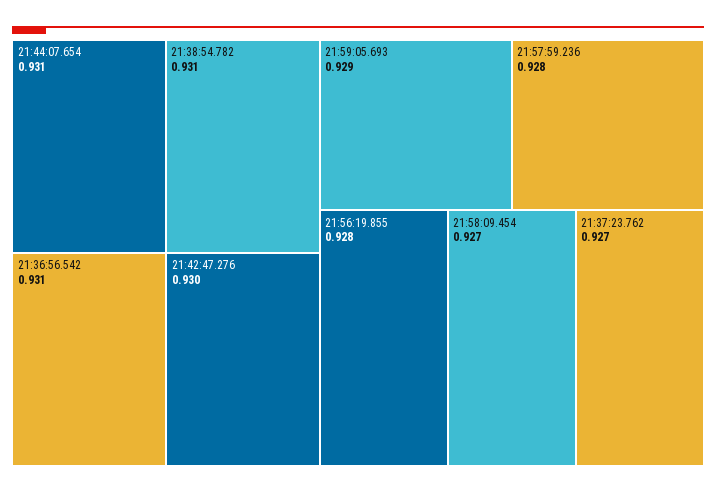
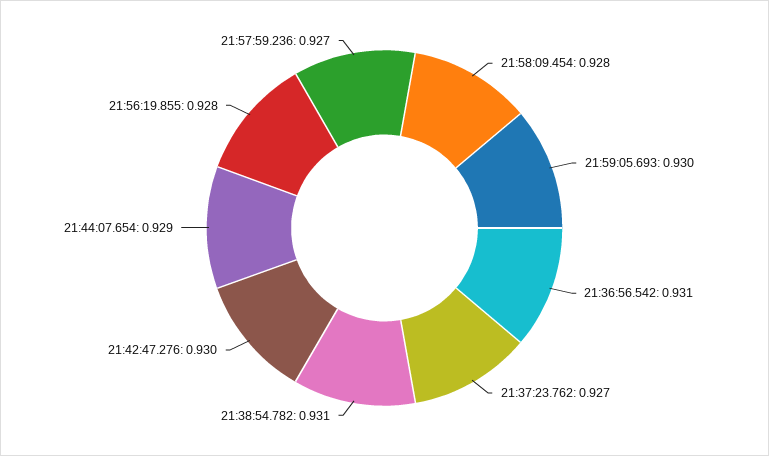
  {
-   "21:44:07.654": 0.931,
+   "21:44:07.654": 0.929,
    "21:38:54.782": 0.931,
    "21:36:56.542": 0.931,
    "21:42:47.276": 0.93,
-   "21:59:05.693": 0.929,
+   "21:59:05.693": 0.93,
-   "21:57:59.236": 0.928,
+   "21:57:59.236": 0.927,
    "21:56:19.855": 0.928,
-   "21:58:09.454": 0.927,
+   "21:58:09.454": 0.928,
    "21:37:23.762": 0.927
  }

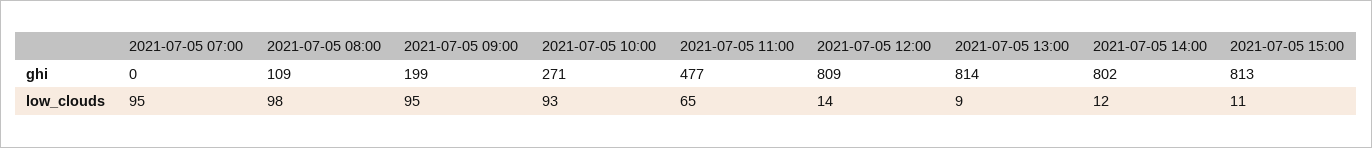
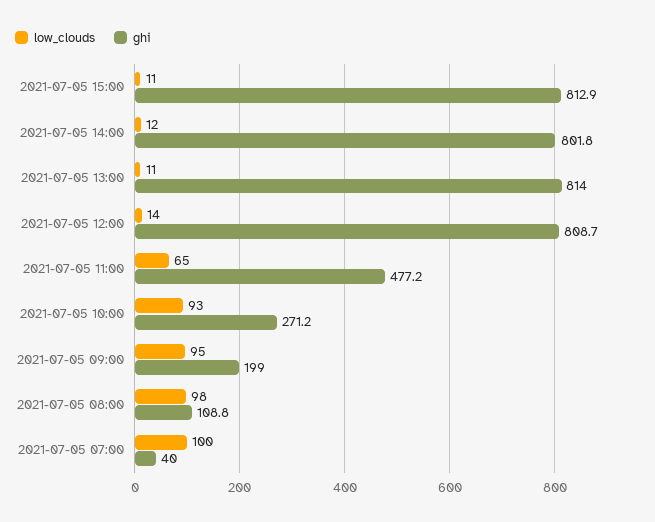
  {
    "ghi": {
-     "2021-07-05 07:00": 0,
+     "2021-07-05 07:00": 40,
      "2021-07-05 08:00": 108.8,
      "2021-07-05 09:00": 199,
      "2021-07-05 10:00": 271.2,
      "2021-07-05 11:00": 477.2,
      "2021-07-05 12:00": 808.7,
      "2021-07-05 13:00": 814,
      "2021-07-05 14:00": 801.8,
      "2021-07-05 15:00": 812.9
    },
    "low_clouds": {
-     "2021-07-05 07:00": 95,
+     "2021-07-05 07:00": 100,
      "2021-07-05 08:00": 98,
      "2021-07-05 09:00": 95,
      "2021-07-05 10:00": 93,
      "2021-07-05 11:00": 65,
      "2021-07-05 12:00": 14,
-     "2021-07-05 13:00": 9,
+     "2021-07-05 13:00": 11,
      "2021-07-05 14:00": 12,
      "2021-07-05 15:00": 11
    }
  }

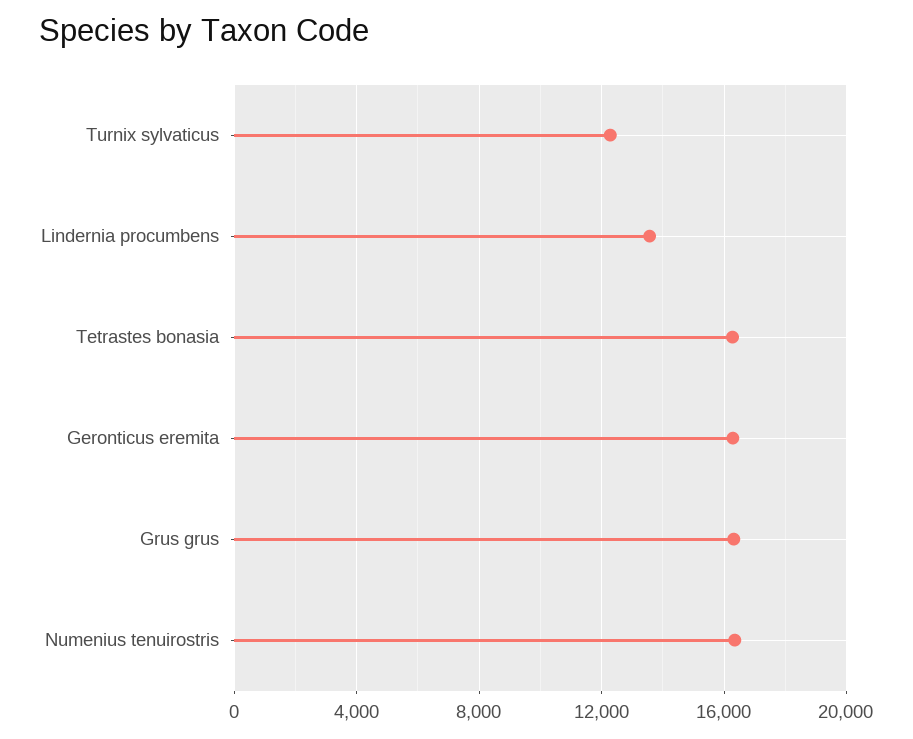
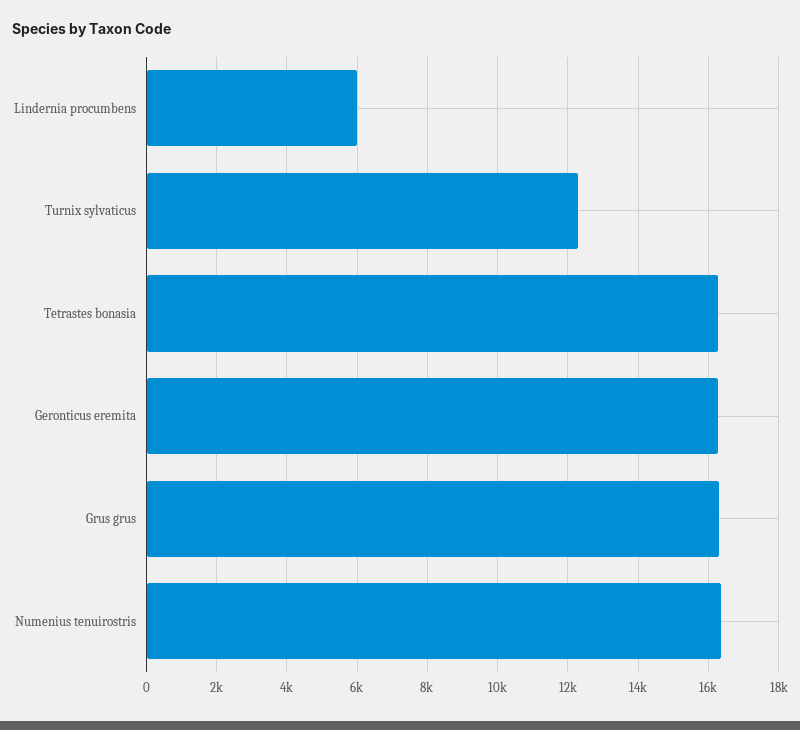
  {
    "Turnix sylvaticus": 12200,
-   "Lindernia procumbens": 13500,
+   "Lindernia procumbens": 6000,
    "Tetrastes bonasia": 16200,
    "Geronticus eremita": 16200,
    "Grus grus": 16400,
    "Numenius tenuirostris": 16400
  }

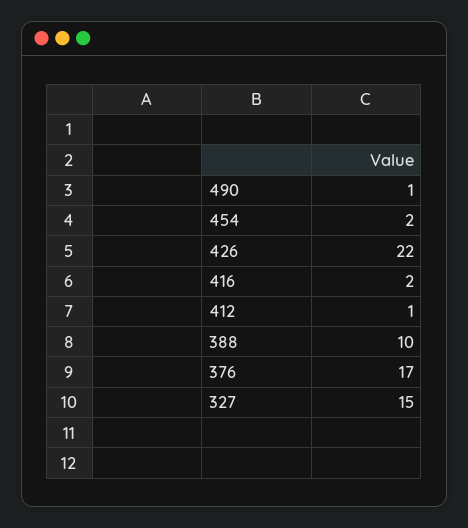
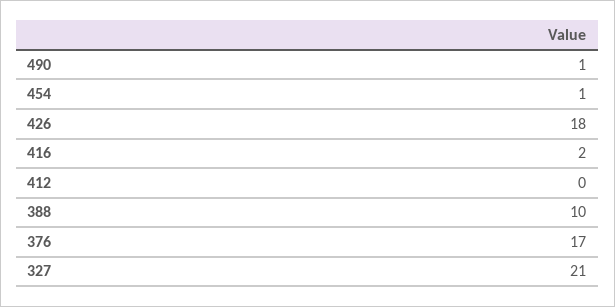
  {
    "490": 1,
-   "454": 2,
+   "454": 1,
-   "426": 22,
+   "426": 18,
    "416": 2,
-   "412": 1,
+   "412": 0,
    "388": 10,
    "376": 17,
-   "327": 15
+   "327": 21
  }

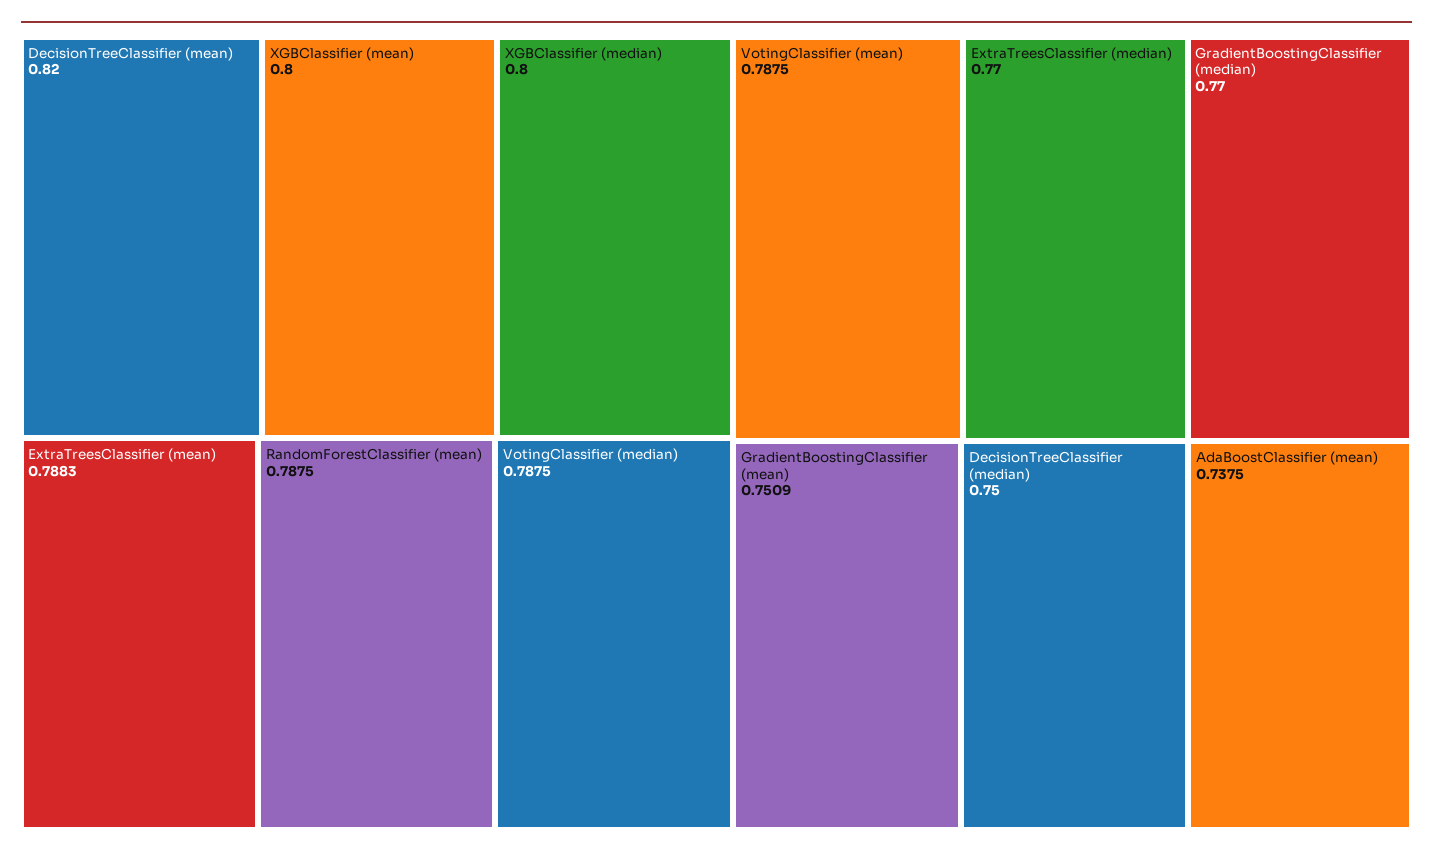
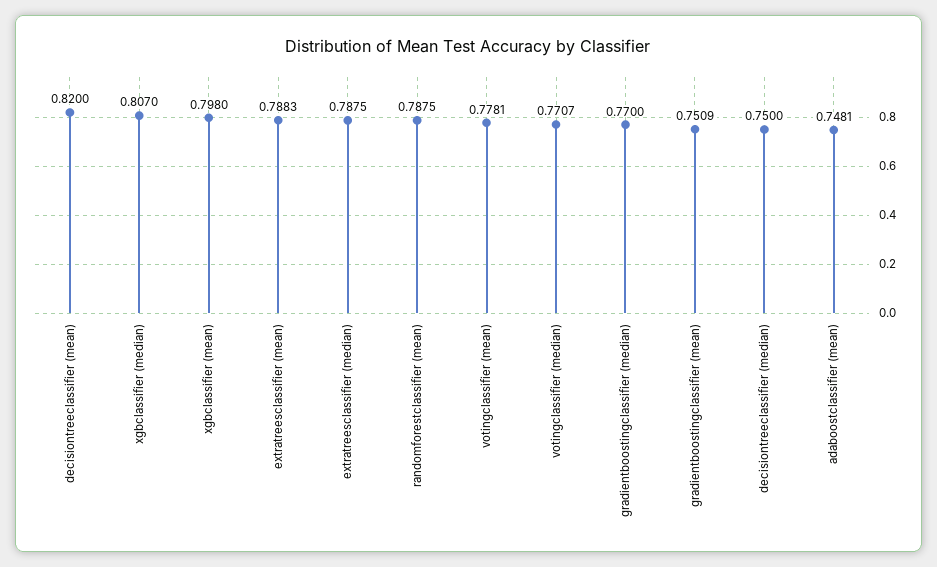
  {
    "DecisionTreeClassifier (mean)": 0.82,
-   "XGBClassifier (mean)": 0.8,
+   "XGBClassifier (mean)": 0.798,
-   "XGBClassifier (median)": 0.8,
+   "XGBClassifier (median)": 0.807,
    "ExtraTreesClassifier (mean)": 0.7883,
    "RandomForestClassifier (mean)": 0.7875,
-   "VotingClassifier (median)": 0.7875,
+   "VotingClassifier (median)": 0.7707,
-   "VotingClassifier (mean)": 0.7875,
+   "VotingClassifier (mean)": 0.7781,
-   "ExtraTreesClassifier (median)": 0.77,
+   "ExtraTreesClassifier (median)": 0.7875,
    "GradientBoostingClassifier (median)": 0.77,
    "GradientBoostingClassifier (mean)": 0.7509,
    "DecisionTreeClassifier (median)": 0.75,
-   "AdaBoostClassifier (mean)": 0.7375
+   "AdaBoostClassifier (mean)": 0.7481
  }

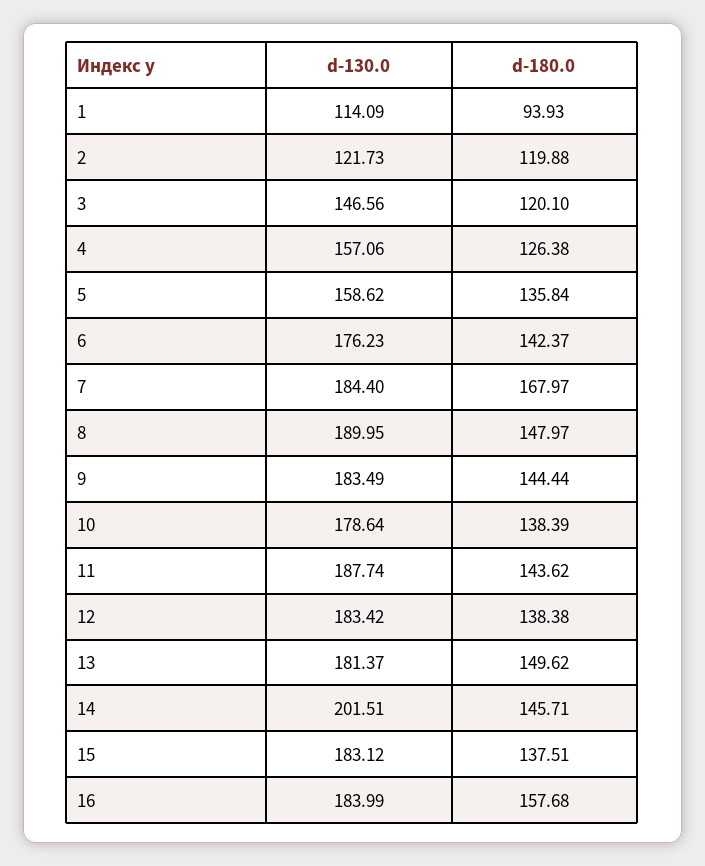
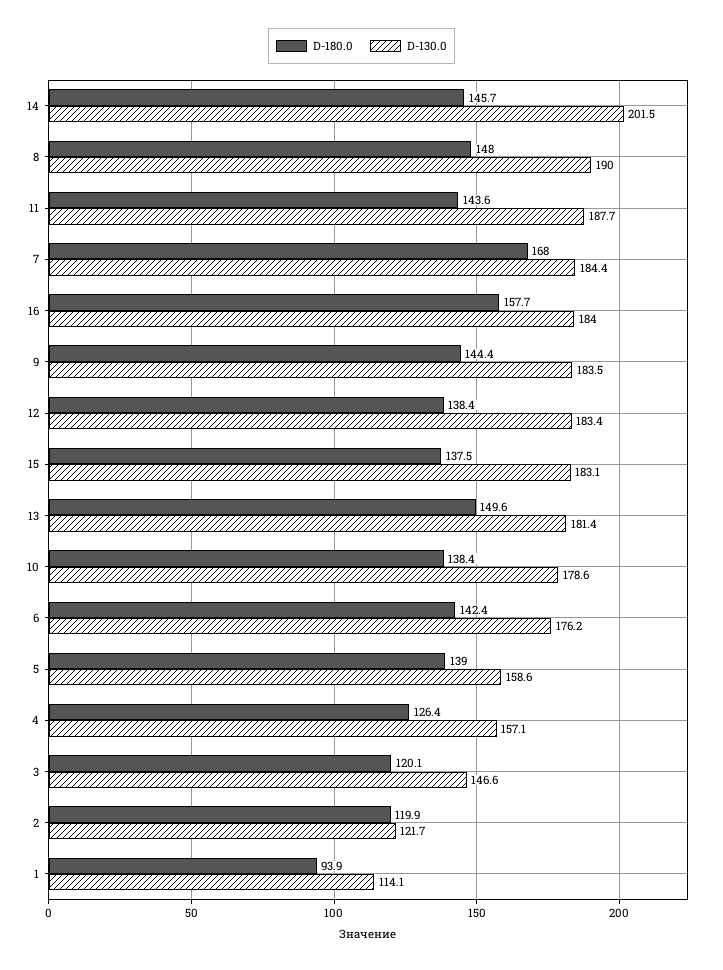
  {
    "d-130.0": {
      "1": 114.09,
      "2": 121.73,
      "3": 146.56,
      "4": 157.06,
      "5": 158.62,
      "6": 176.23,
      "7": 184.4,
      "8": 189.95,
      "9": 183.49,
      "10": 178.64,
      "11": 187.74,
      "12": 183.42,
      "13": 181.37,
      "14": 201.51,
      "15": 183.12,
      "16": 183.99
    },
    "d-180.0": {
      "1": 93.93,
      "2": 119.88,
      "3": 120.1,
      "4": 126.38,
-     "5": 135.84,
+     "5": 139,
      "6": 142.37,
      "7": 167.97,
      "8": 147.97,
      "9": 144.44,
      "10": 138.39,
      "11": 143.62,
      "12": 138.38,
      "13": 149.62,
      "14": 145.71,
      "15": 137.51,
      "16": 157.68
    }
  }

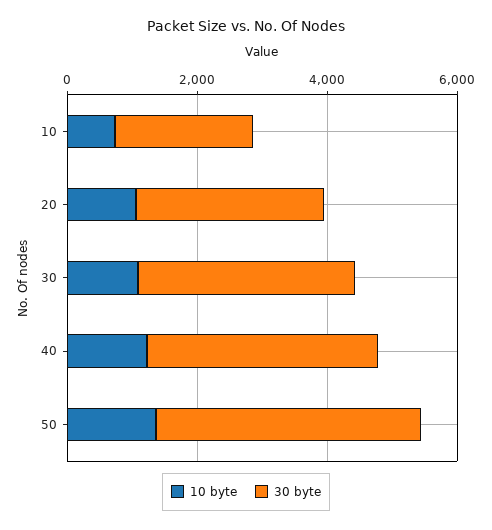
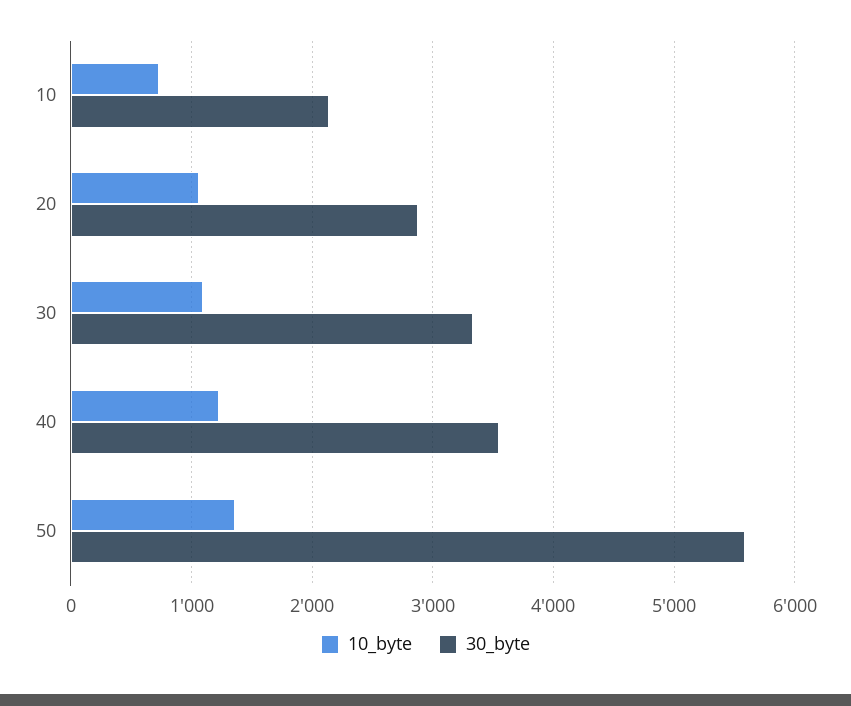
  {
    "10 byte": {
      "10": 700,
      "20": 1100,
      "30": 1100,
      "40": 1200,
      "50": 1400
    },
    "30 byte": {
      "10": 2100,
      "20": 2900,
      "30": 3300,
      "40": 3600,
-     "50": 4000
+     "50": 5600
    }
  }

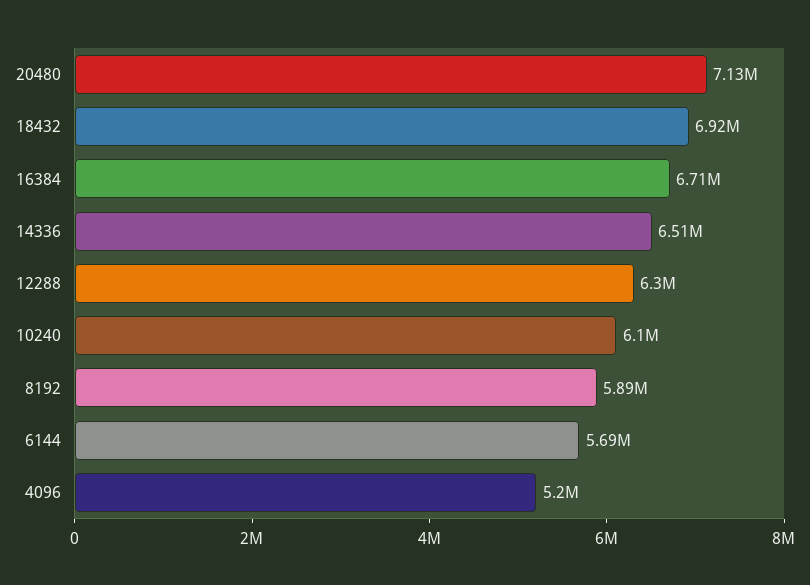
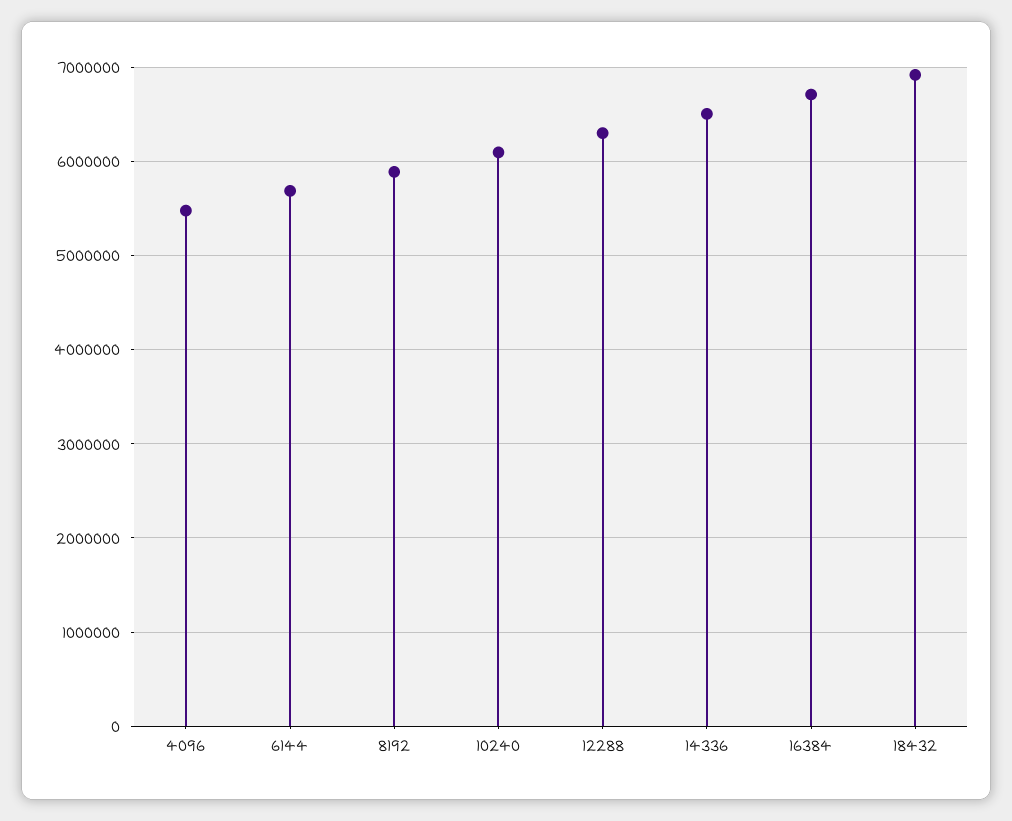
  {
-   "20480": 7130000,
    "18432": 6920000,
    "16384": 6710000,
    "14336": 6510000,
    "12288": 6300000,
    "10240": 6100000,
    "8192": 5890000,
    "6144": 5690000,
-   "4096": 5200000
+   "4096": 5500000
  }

++++++++

REQUIRED ACTION ▸
Filter the entries down to the lines that hold "AdaBoostClassifier". Copy those lines.

WRITTEN ANSWER ▸
-   "AdaBoostClassifier (mean)": 0.7375
+   "AdaBoostClassifier (mean)": 0.7481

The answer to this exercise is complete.